Mudança climática deve ser prioridade nas eleições
Marina afirmou que em um ano eleitoral, não é mais possível que candidatos ignorem a crise climática em seus programas. Para ela, proteger a vida é um compromisso acima de ideologias. A declaração pressiona pré-candidaturas no Acre e no país a assumirem posição concreta sobre clima e floresta.
“Proteger as condições em que a vida nos é dada não é de esquerda, não é de direita, não é de centro. É um imperativo ético para todas as pessoas que têm compromisso com a vida”, pontuou.
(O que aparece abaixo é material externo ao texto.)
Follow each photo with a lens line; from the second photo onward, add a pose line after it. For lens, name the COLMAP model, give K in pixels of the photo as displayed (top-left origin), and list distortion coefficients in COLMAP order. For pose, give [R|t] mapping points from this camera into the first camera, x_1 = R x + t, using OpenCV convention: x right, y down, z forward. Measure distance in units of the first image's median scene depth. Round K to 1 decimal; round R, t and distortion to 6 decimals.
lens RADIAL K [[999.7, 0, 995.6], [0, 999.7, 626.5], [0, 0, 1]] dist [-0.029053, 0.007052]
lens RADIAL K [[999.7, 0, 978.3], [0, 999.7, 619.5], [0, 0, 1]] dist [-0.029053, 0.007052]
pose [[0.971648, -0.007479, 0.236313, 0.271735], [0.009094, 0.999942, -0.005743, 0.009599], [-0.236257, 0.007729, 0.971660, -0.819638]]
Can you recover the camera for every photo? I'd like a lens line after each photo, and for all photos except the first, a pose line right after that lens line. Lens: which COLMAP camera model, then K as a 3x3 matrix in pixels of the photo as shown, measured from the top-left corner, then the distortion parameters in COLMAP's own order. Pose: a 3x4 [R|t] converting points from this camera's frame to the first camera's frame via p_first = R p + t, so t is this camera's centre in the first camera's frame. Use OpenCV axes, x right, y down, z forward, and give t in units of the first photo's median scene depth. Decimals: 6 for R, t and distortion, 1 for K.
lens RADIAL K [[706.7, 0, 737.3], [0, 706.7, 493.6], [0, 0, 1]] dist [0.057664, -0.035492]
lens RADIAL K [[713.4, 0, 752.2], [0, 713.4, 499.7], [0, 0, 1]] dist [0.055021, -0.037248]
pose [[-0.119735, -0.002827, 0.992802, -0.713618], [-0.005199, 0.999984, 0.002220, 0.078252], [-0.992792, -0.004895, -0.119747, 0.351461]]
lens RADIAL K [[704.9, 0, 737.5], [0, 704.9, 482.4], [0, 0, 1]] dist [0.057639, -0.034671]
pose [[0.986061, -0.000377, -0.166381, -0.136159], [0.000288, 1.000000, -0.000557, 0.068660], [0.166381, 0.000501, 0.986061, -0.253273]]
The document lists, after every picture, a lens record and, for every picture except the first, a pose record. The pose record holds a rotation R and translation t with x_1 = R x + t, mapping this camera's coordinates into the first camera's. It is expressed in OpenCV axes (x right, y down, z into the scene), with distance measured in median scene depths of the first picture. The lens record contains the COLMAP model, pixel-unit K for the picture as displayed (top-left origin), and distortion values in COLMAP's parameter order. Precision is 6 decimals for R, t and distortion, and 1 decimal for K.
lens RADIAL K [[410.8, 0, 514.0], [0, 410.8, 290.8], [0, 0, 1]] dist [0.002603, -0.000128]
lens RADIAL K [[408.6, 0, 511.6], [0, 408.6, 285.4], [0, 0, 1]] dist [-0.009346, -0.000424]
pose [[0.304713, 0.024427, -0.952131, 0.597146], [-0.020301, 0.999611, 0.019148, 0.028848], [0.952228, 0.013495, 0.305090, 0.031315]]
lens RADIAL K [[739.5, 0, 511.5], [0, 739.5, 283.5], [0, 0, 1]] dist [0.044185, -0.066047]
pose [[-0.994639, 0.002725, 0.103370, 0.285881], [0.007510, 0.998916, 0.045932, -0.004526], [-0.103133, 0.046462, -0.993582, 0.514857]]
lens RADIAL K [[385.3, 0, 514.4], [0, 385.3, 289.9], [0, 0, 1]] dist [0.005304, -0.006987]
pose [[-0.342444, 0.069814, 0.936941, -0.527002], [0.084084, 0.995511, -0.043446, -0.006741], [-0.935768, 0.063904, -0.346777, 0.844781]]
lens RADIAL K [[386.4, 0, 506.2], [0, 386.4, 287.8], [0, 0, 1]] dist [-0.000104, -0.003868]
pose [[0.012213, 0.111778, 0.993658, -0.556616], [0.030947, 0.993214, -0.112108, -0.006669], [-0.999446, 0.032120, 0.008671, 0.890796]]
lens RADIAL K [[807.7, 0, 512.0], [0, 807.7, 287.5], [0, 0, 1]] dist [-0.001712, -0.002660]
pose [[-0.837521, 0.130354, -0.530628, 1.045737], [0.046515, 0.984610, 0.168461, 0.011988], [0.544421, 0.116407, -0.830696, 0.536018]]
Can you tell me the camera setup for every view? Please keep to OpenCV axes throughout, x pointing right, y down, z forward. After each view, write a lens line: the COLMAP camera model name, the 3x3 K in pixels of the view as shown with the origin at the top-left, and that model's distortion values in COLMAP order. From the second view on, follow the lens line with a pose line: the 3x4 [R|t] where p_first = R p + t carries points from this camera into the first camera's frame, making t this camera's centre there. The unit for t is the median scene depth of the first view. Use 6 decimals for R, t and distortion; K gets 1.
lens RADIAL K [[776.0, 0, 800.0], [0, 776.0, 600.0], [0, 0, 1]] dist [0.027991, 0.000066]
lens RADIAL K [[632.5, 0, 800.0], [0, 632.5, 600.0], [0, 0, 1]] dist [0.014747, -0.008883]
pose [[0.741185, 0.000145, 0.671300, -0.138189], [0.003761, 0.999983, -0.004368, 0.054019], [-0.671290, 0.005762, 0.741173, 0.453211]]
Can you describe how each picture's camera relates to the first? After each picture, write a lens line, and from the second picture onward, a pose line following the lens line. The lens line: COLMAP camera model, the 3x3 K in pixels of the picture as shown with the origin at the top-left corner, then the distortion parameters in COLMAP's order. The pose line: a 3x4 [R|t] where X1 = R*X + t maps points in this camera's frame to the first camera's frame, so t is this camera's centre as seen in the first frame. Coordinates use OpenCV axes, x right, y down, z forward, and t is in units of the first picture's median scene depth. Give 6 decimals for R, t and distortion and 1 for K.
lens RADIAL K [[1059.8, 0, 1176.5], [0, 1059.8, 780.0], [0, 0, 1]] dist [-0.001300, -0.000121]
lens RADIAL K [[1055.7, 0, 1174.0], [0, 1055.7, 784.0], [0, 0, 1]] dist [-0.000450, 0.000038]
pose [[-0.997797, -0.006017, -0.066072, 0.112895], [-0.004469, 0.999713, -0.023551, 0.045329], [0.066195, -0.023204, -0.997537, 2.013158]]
Origem acreana do socioambientalismo
A ministra afirmou que o socioambientalismo nasce no Acre, com Chico Mendes articulando preservação da floresta e dignidade de vida para populações tradicionais. A fala reforça o protagonismo histórico do estado.
“A ideia de socioambientalismo surge no Acre com a luta do Chico Mendes e a defesa das reservas extrativistas. Os movimentos sociais na figura do Chico Mendes inauguram juntar a questão ambiental com a defesa da inclusão social”, acrescentou.
Populações vulneráveis são as mais afetadas pela crise climática
Marina destacou que são as periferias que pagam o maior preço das mudanças climáticas, com enchentes, secas e calor extremo:
“São as pessoas que moram nas periferias que pagam o maior preço da mudança climática. São elas que são atingidas pelas enchentes, pelas secas e pelas ondas de calor”, comentou.
Legado vivo e presença de Angela Mendes
A ministra afirmou que Chico estaria orgulhoso da atuação de Angela Mendes – filha do seringueiro – na continuidade da luta socioambiental:
“Com certeza ele estaria muito orgulhoso de ver a sua filha aqui dando continuidade à sua luta. O legado dele segue vivo nas políticas públicas, na ciência e nas articulações que estão acontecendo”.
Chico Mendes estaria atuando na COP hoje
Marina enfatizou que, vivo, Chico Mendes estaria liderando pressões para manter o limite de aquecimento global abaixo de 1,5°C:
“Mesmo que a gente zere o desmatamento, se não reduzir as emissões, as florestas vão desaparecer. Ele estaria cobrando os maiores e melhores esforços para evitar o aumento da temperatura da Terra acima de 1,5”.